To explore a volcano, you need a protection that is resistant to heat, gases and all kinds of visible or invisible fumes. High hiking boots are a solid base to walk without being worried by obstacles and difficult access paths, littered with debris of all kinds. Windbreaker, fleece, cap or hat, and scarf are essential complements to basic protection.
If you are going to visit an explosive volcano, it is necessary to have a dust mask because the ash particles, however small, are very harmful. The GVS Elipse 3 mask will be a perfect addition to your equipment. Complete your outfit with a hard helmet to protect you from possible slag that could fly and hit you.
To optimize your safety, we recommend that you wear large, tightly closed goggles to fully enjoy the show while protecting your eyes from particles in the atmosphere. This is why you can choose the GVS Elispe Integra mask.
To protect yourself during an excursion near a volcano that releases a lot of sulfurous gas, it is essential to wear a full face gas mask with an ABEK-P filter that filters acidic gases in particular. For asthmatics, take this type of filter no matter what volcano you discover.
Most of the gases emanating from volcanoes are irritating, so it is necessary to bring clothing that covers the whole body. A humidified scarf will protect your respiratory tracts in case of unexpected gas emissions if you are not equipped with masks.

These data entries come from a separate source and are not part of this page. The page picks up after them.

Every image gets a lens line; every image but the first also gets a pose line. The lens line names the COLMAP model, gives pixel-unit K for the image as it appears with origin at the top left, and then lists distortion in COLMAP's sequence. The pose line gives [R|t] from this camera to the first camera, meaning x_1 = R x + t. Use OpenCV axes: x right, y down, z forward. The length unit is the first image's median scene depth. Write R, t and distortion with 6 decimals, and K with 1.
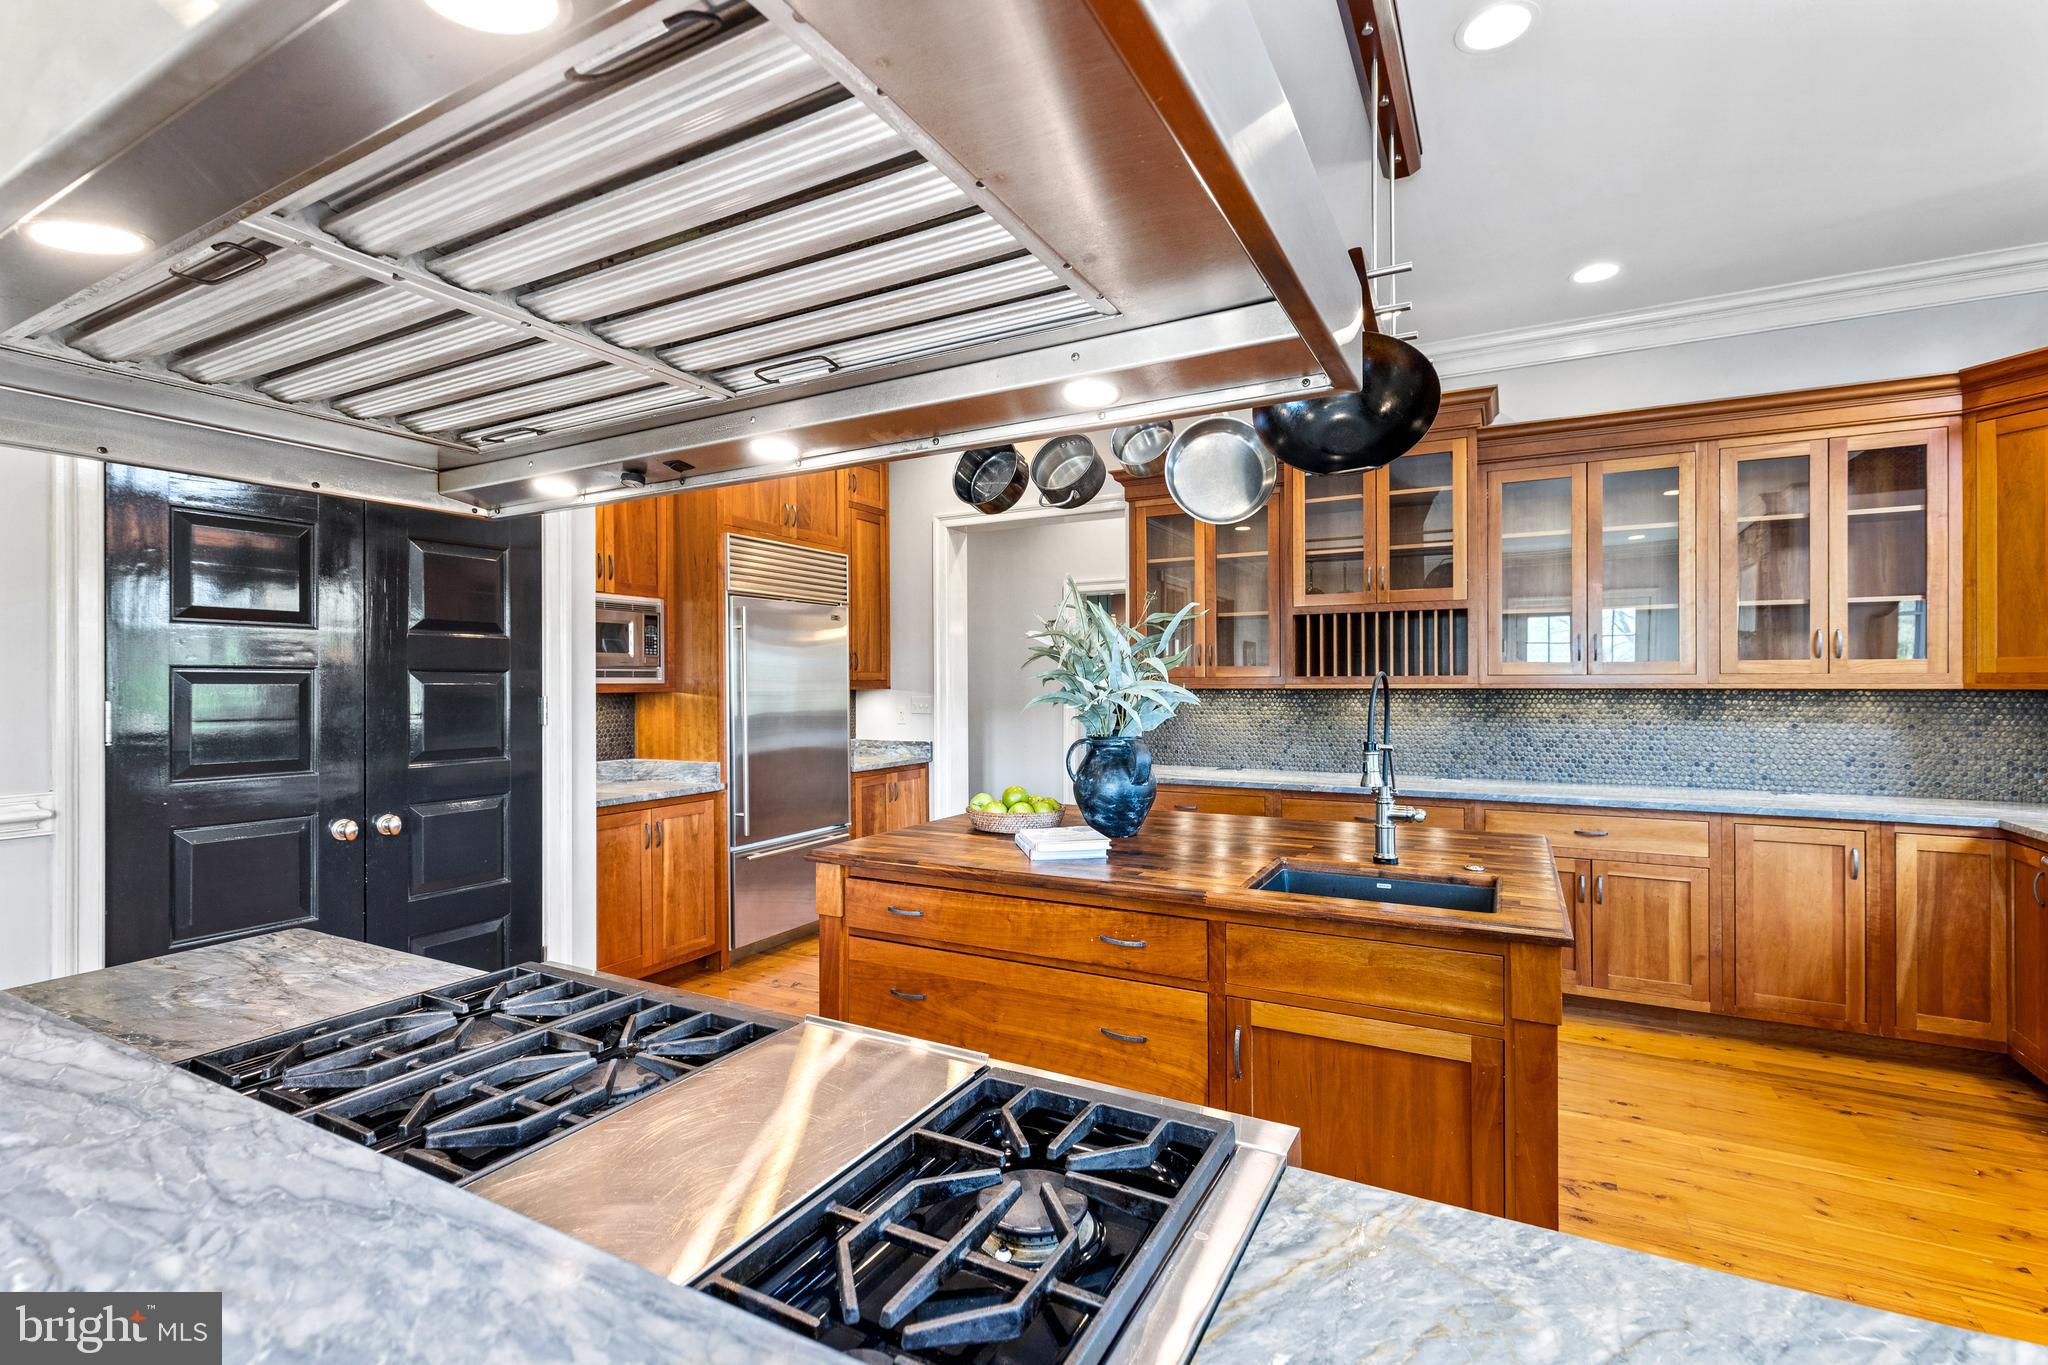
lens RADIAL K [[912.9, 0, 1025.9], [0, 912.9, 679.6], [0, 0, 1]] dist [0.000310, -0.000979]
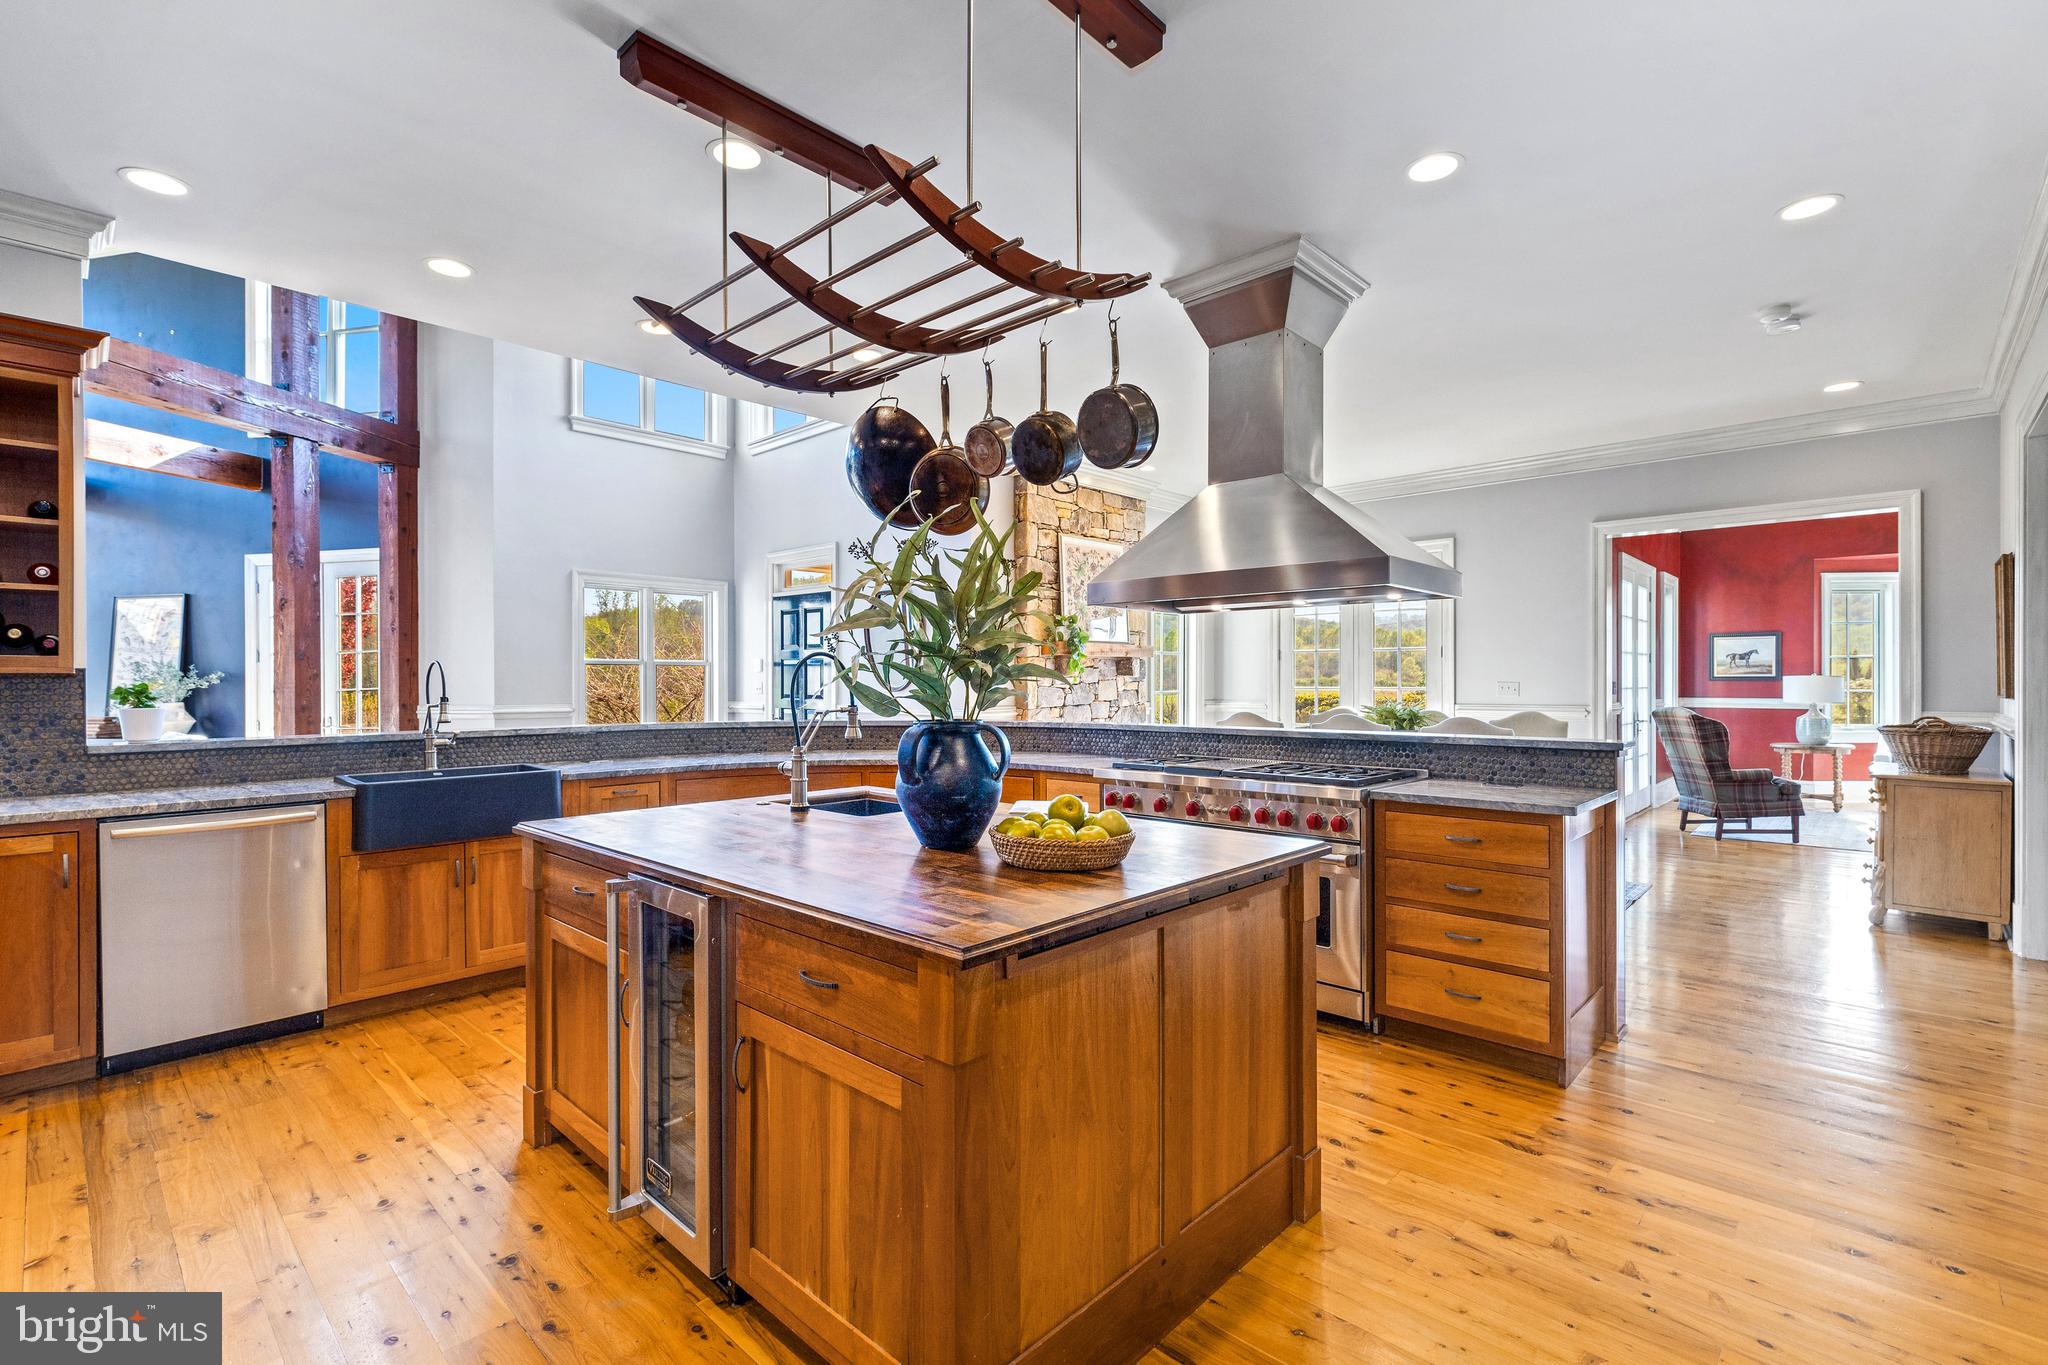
lens RADIAL K [[912.9, 0, 1029.3], [0, 912.9, 683.6], [0, 0, 1]] dist [0.000310, -0.000979]
pose [[-0.966917, 0.005225, 0.255038, -0.116175], [0.004834, 0.999986, -0.002160, 0.022597], [-0.255046, -0.000856, -0.966929, 1.189496]]
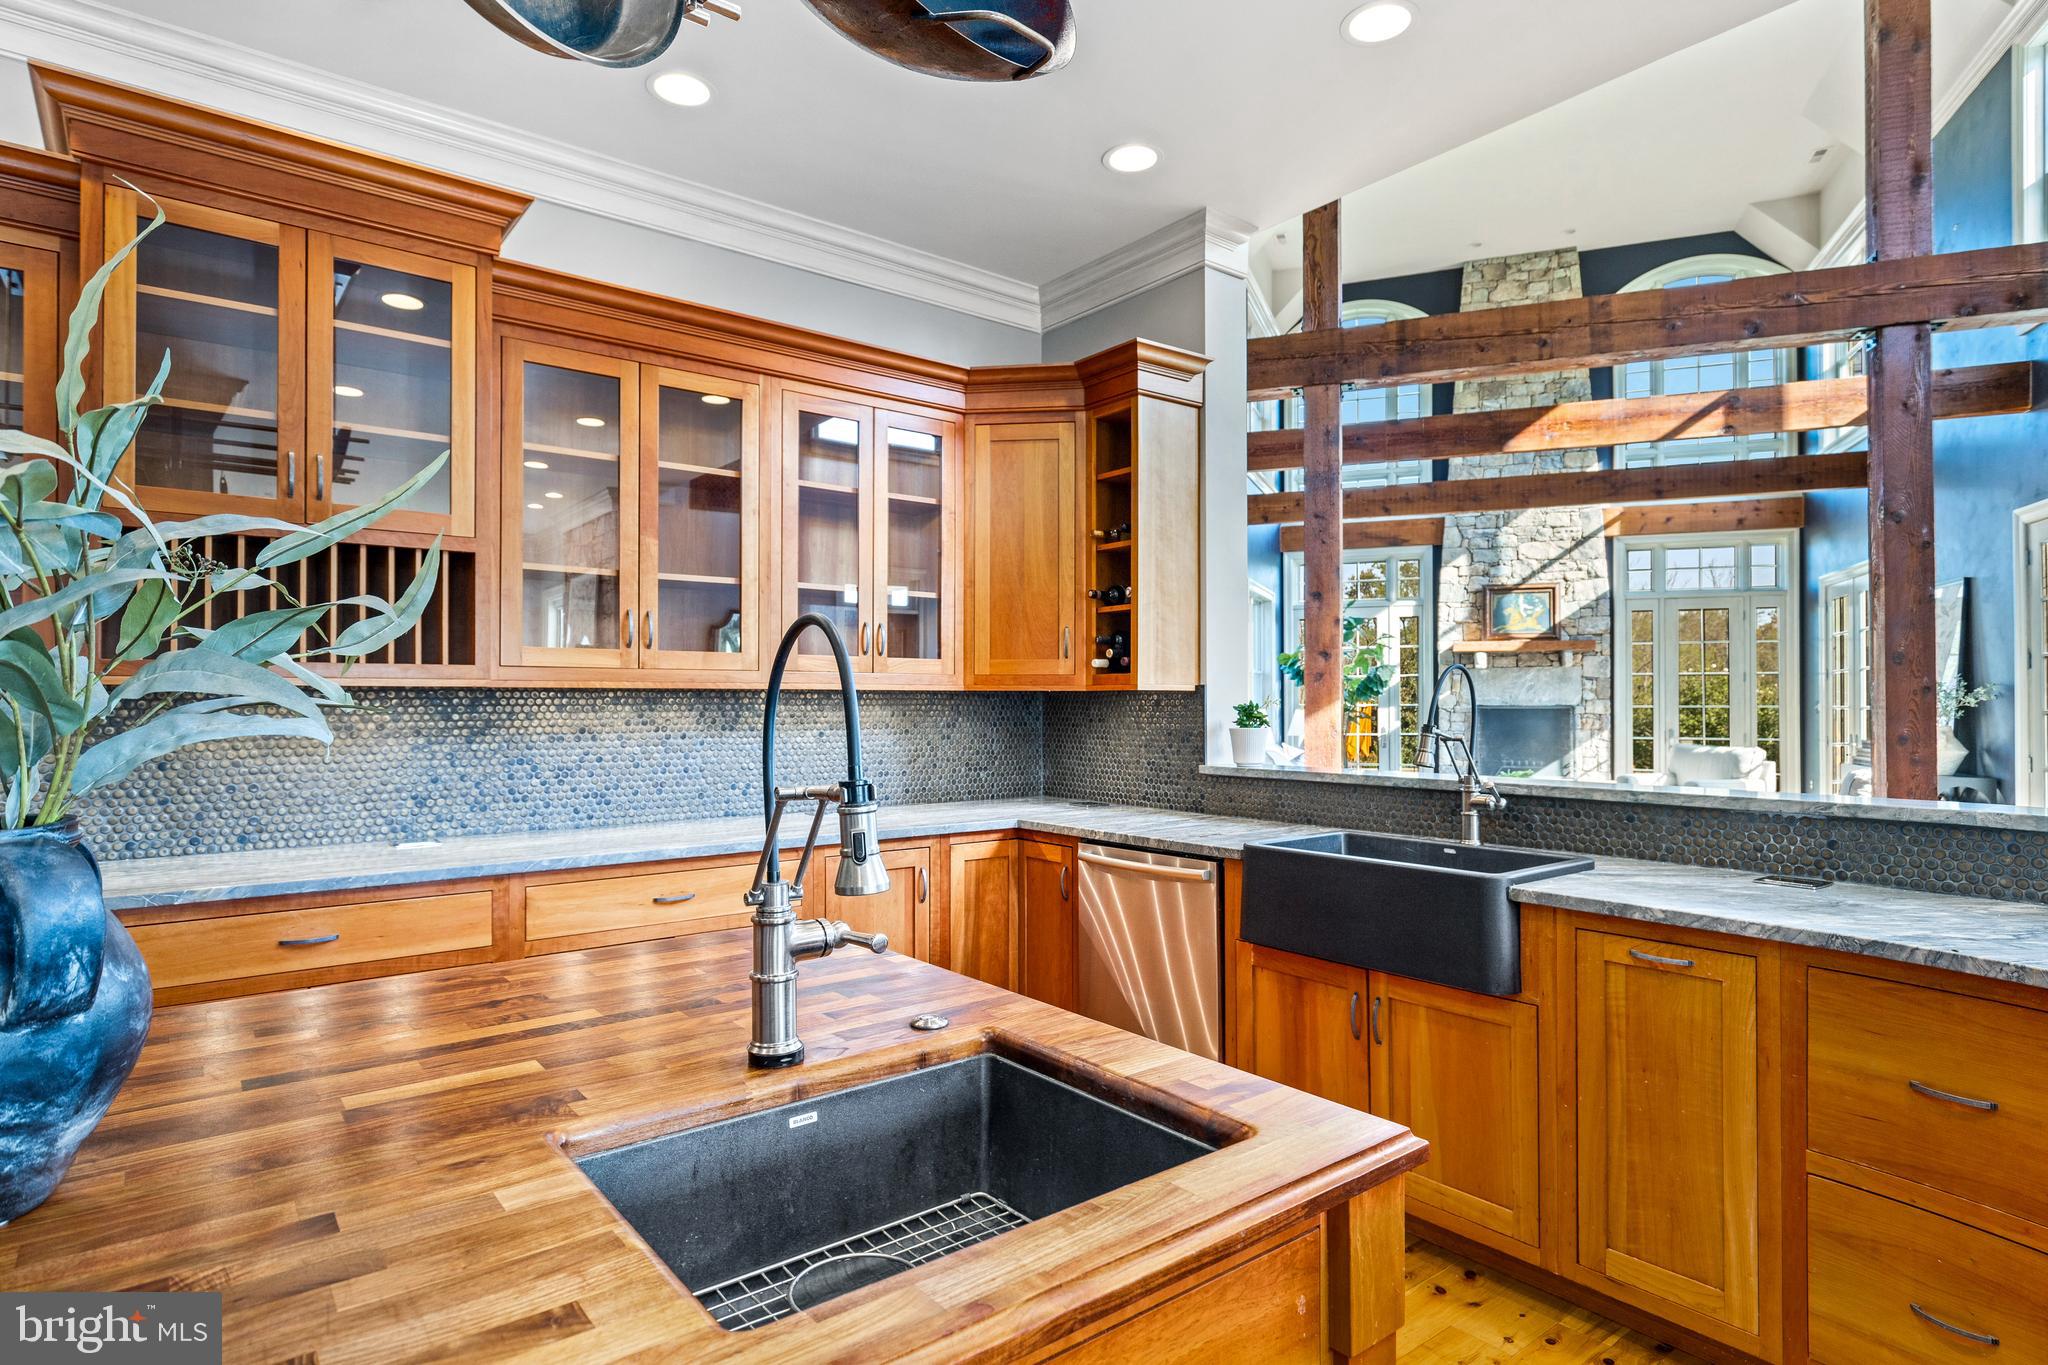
lens RADIAL K [[1079.4, 0, 1012.0], [0, 1079.4, 687.0], [0, 0, 1]] dist [-0.005355, 0.001713]
pose [[0.405689, 0.012687, 0.913923, -0.016803], [-0.004968, 0.999920, -0.011675, 0.016164], [-0.913998, 0.000196, 0.405719, 0.391751]]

When climbing on the slopes, you may need to use your hands. That's why it's important to have garden gloves that are resistant to existing corrosive products.
We have seen the relationship that can exist between climate change and volcanic eruptions reciprocally. Unesco observers predict that within 30 years, the Mediterranean will experience a tsunami due to volcanic activity on the seabed. "From underwater exploration to the prevention of populations, the organization is multiplying measures to face the danger".